Taiwan lawmakers visit Spratlys as garrison stages drill
Three Taiwanese legislators flew to a hotly-contested island in the South China Sea on Tuesday as garrison forces there held a live-fire drill, risking stirring up new tensions in the region.
Three Taiwanese legislators flew to a hotly-contested island in the South China Sea on Tuesday as garrison forces there held a live-fire drill, they said, risking stirring up new tensions in the area.
The lawmakers left an airbase in the south of Taiwan at around 7am on Tuesday on board a C-130 transport plane, arriving at Taiping, the biggest islet in the Spratlys, three-and-a-half hours later.
Immediately following the whirlwind visit, two of the lawmakers, from the ruling Kuomintang party, displayed video footage showing them and the third visitor, from the opposition Democratic Progressive Party, watching a live-fire exercise by Taiwanese coastguards on the islet.
“We were very much impressed by their combat capabilities,” Lin Yu-fang, a legislator of the ruling Kuomintang party who sits on parliament’s defence committee, told reporters.
“Although they are coastguards, they definitely match their marine counterparts in terms of their combat capabilities.

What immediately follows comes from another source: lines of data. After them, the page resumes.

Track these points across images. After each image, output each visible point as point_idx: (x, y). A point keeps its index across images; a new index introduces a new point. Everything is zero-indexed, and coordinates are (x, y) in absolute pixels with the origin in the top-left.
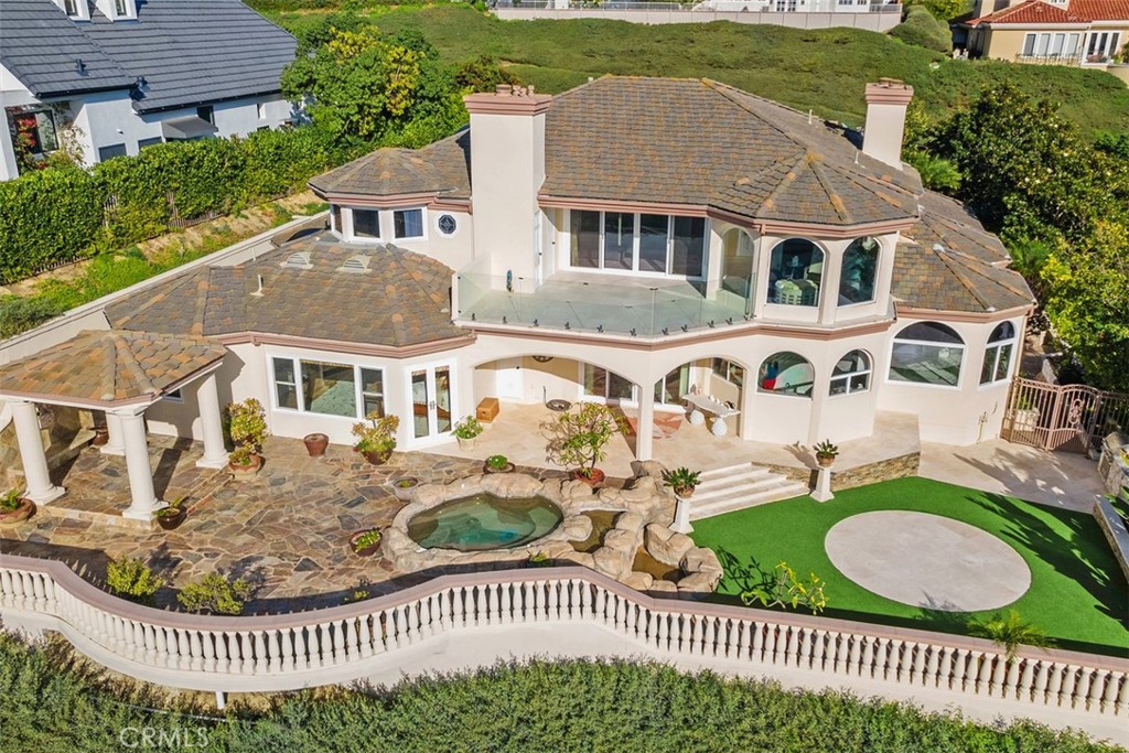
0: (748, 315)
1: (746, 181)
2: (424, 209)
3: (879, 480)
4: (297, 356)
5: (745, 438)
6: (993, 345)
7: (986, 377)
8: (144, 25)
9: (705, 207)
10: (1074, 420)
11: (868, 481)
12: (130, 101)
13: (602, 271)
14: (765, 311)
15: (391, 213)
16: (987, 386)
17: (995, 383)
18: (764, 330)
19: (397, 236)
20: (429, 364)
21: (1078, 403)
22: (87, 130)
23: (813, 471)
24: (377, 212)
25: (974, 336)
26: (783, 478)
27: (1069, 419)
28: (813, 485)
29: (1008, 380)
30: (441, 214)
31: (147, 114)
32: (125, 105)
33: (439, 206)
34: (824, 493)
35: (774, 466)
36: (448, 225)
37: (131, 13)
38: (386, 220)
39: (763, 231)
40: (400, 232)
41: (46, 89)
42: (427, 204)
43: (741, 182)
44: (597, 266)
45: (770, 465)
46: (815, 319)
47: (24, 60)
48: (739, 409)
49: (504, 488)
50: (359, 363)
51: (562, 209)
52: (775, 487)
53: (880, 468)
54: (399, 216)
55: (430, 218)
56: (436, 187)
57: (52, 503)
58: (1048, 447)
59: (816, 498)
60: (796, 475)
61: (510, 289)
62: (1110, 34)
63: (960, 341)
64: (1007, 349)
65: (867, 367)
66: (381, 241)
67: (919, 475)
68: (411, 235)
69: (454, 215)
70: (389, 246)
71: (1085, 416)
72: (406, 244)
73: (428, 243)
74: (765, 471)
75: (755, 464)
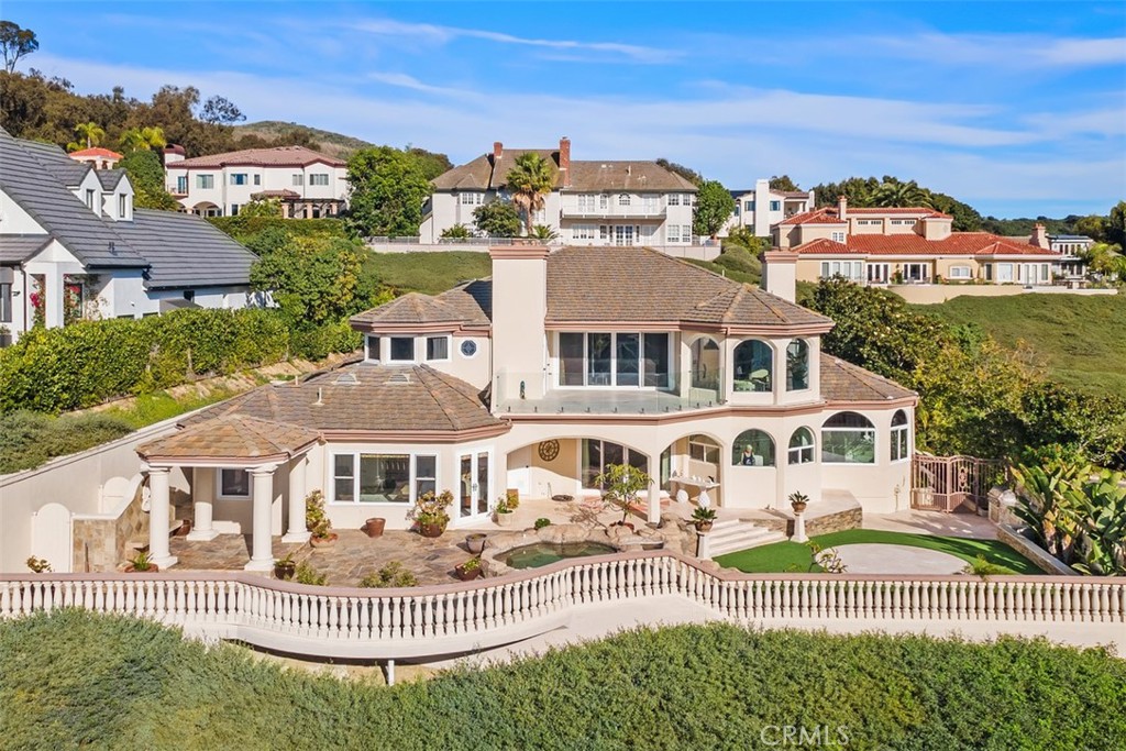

We have faith in them.”
The Spratlys – a group of islands claimed entirely or in part by Taiwan, China, Vietnam, Malaysia, the Philippines and Brunei – are believed to lie on top of major energy resources and sit near a number of important trading routes.

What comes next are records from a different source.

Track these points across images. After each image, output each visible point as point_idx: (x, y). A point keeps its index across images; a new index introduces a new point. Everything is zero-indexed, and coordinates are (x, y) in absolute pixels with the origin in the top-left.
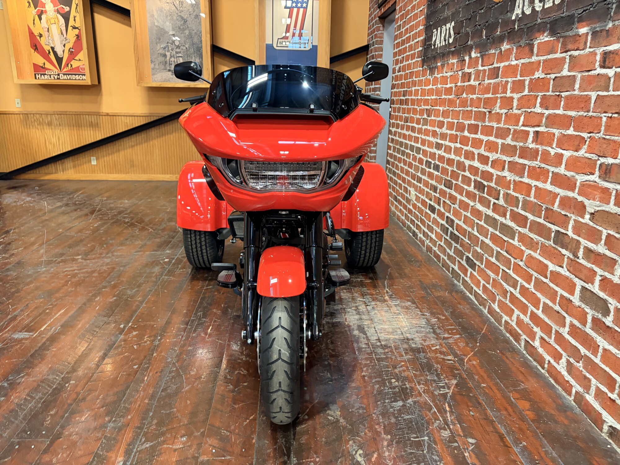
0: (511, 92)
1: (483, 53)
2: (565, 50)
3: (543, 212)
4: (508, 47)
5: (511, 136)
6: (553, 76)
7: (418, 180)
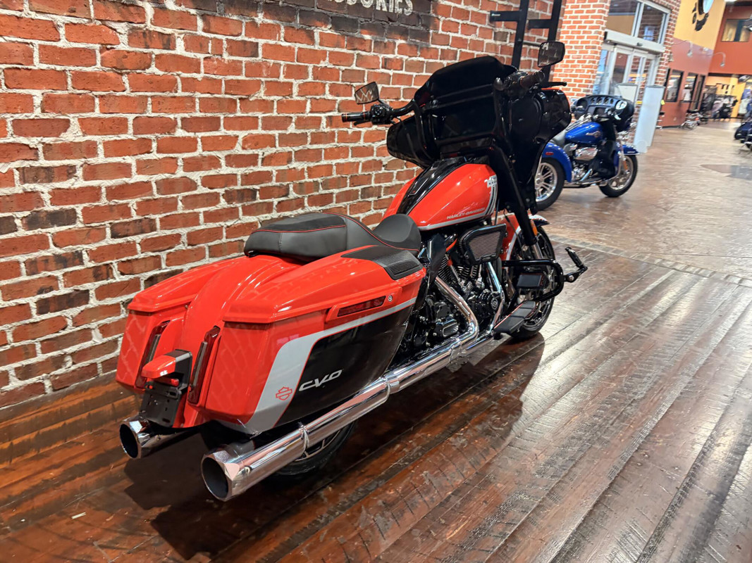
0: (285, 77)
1: (209, 13)
4: (269, 21)
5: (293, 124)
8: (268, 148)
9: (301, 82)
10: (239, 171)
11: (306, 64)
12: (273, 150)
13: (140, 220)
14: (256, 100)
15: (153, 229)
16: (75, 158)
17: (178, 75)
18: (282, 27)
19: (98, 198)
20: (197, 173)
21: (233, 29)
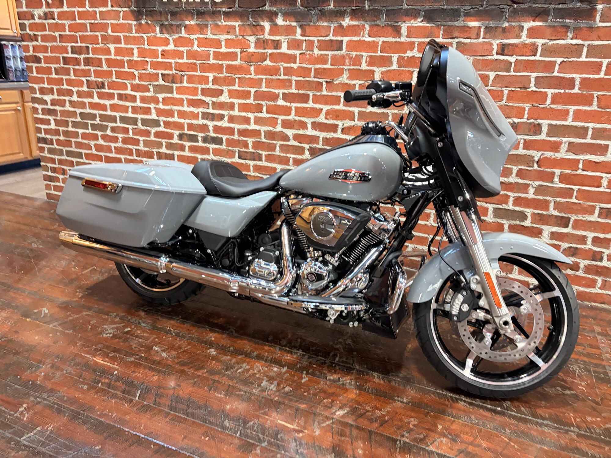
0: (367, 66)
1: (305, 23)
2: (450, 37)
4: (354, 23)
7: (163, 157)
8: (347, 121)
9: (384, 69)
10: (322, 135)
11: (390, 55)
12: (352, 123)
13: (254, 153)
14: (339, 83)
15: (260, 160)
16: (224, 110)
17: (282, 65)
18: (367, 28)
19: (233, 134)
20: (291, 130)
21: (323, 32)
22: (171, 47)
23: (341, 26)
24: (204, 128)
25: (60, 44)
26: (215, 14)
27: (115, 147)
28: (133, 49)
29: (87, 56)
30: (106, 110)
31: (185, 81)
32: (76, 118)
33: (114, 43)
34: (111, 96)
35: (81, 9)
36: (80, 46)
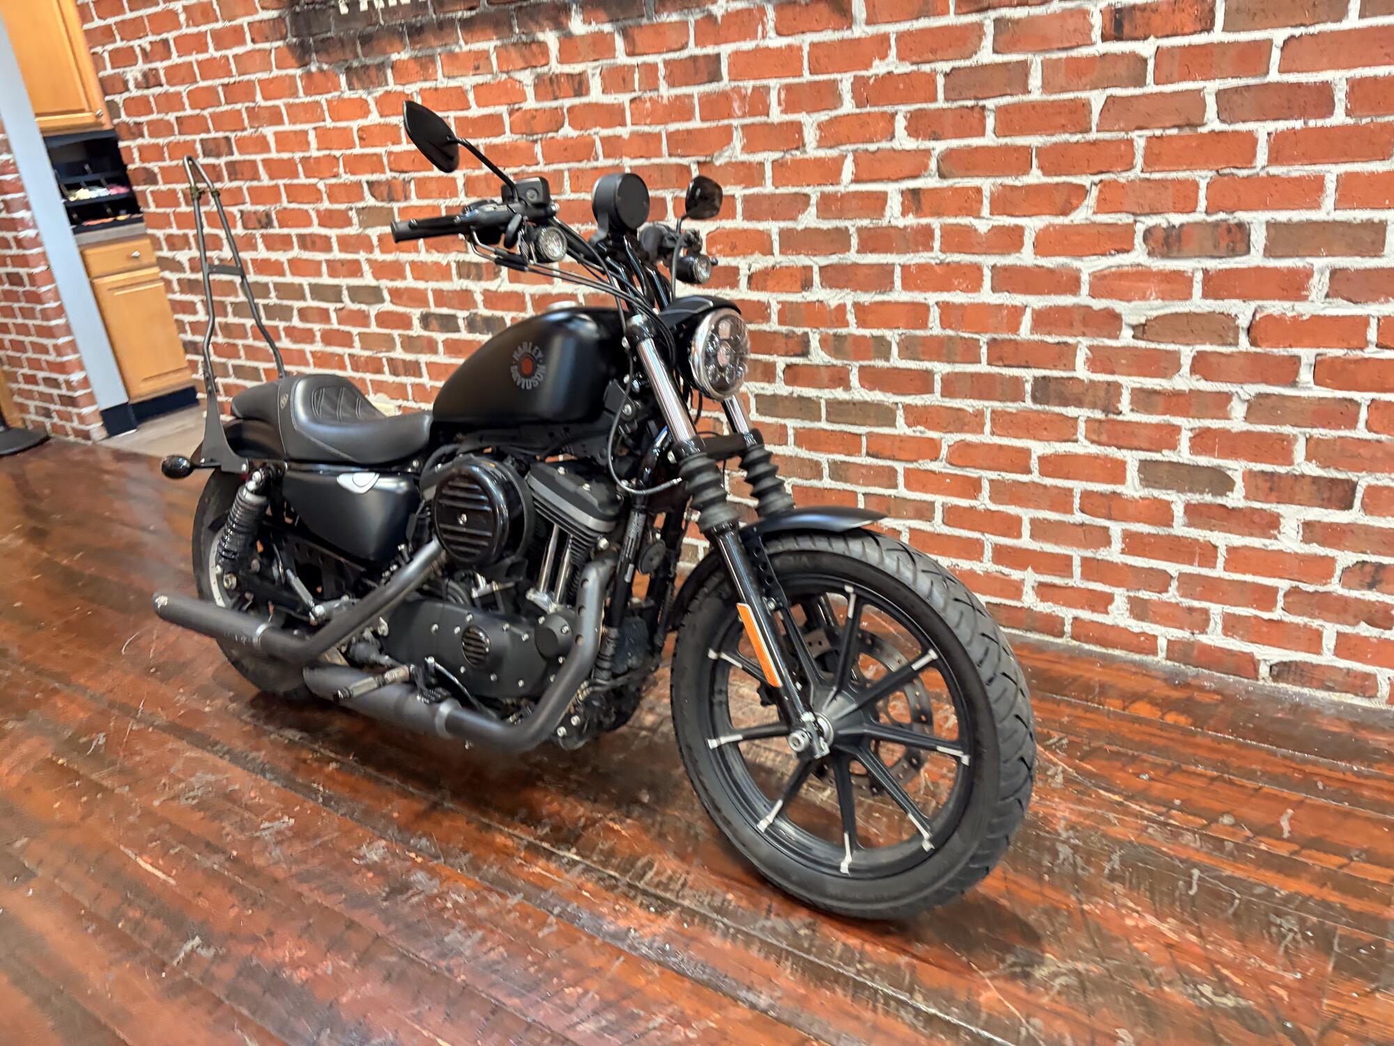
0: (786, 112)
1: (630, 22)
2: (976, 7)
3: (984, 350)
4: (740, 5)
5: (813, 210)
6: (946, 66)
7: (401, 369)
8: (757, 256)
9: (824, 116)
11: (832, 77)
12: (768, 262)
14: (729, 164)
17: (597, 134)
18: (771, 14)
19: (523, 308)
21: (673, 38)
22: (374, 118)
23: (710, 17)
24: (464, 298)
25: (182, 138)
26: (443, 26)
27: (313, 353)
28: (305, 133)
29: (230, 158)
30: (282, 274)
31: (413, 195)
32: (237, 296)
33: (272, 124)
34: (285, 243)
35: (201, 57)
36: (215, 139)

The Spratlys, and the South China Sea as a whole, have been at the centre of a series of escalating diplomatic rows between countries with overlapping territorial claims.
The second Kuomintang legislator Chen Chen-hsiang, formerly the army commander, said Vietnam has emerged as the biggest threat to the Taiwanese garrison forces on Taiping.
“When we for the first time sent troops to the islet in the 1930s, the threat was small, but now the threat has become increasingly bigger,” Chen said of Vietnam’s continued reinforcement of troops in the area.
In the eight months to August, Vietnamese vessels had sailed in waters near Taiping 68 times, while no ships from China or the Philippines has done so.
In the face of the perceived threat, Lin called on the authorities to extend the 1,150-metre runway on the islet to at least 1,500 metres.
In July, Taiwan boosted its artillery and mortars on Taiping, and last week its security chief and the interior minister visited the islet, in moves that angered Vietnam.
Despite warnings by other claimants, some right-wing Taiwanese politicians have been pressing the government to reinforce the garrison, urging it to replace the existing coastguard detachment with an elite marine unit.
All claimants except Brunei have troops or coastguards posted on the group of more than 100 islets, reefs and atolls, which are spread across a vast area but have a total land mass of less than five square kilometres.
South China Sea tensions rose in July when Beijing announced a new city and military garrison in the disputed Paracel Islands, prompting Washington to voice concern.